Start of Task inputs

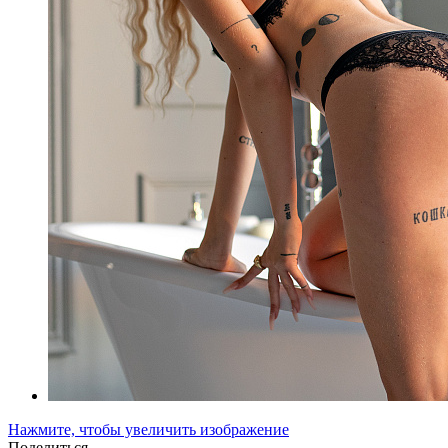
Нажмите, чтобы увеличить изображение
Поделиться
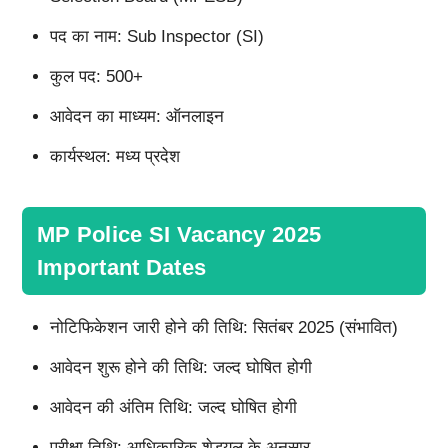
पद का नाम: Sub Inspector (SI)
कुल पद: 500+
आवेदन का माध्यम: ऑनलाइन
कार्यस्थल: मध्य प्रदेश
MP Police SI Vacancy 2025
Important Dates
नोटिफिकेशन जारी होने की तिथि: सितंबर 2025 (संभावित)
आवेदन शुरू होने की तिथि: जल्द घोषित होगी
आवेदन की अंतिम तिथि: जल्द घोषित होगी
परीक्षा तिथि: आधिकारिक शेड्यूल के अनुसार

End of Task inputs
Start of Task inputs

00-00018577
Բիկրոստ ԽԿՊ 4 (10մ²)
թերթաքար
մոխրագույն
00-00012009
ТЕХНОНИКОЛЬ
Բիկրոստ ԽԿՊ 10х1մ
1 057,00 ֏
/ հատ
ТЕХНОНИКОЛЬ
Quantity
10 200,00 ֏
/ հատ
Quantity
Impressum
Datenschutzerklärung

End of Task inputs

Please rewrite the lines of the records that begin at the line containing "पद का नाम: Sub Inspector (SI)" and stop after the line containing "परीक्षा तिथि: आधिकारिक शेड्यूल के अनुसार", replacing "ऑनलाइन" with "ऑफलाइन" and keeping everything else the same.

पद का नाम: Sub Inspector (SI)
कुल पद: 500+
आवेदन का माध्यम: ऑफलाइन
कार्यस्थल: मध्य प्रदेश
MP Police SI Vacancy 2025
Important Dates
नोटिफिकेशन जारी होने की तिथि: सितंबर 2025 (संभावित)
आवेदन शुरू होने की तिथि: जल्द घोषित होगी
आवेदन की अंतिम तिथि: जल्द घोषित होगी
परीक्षा तिथि: आधिकारिक शेड्यूल के अनुसार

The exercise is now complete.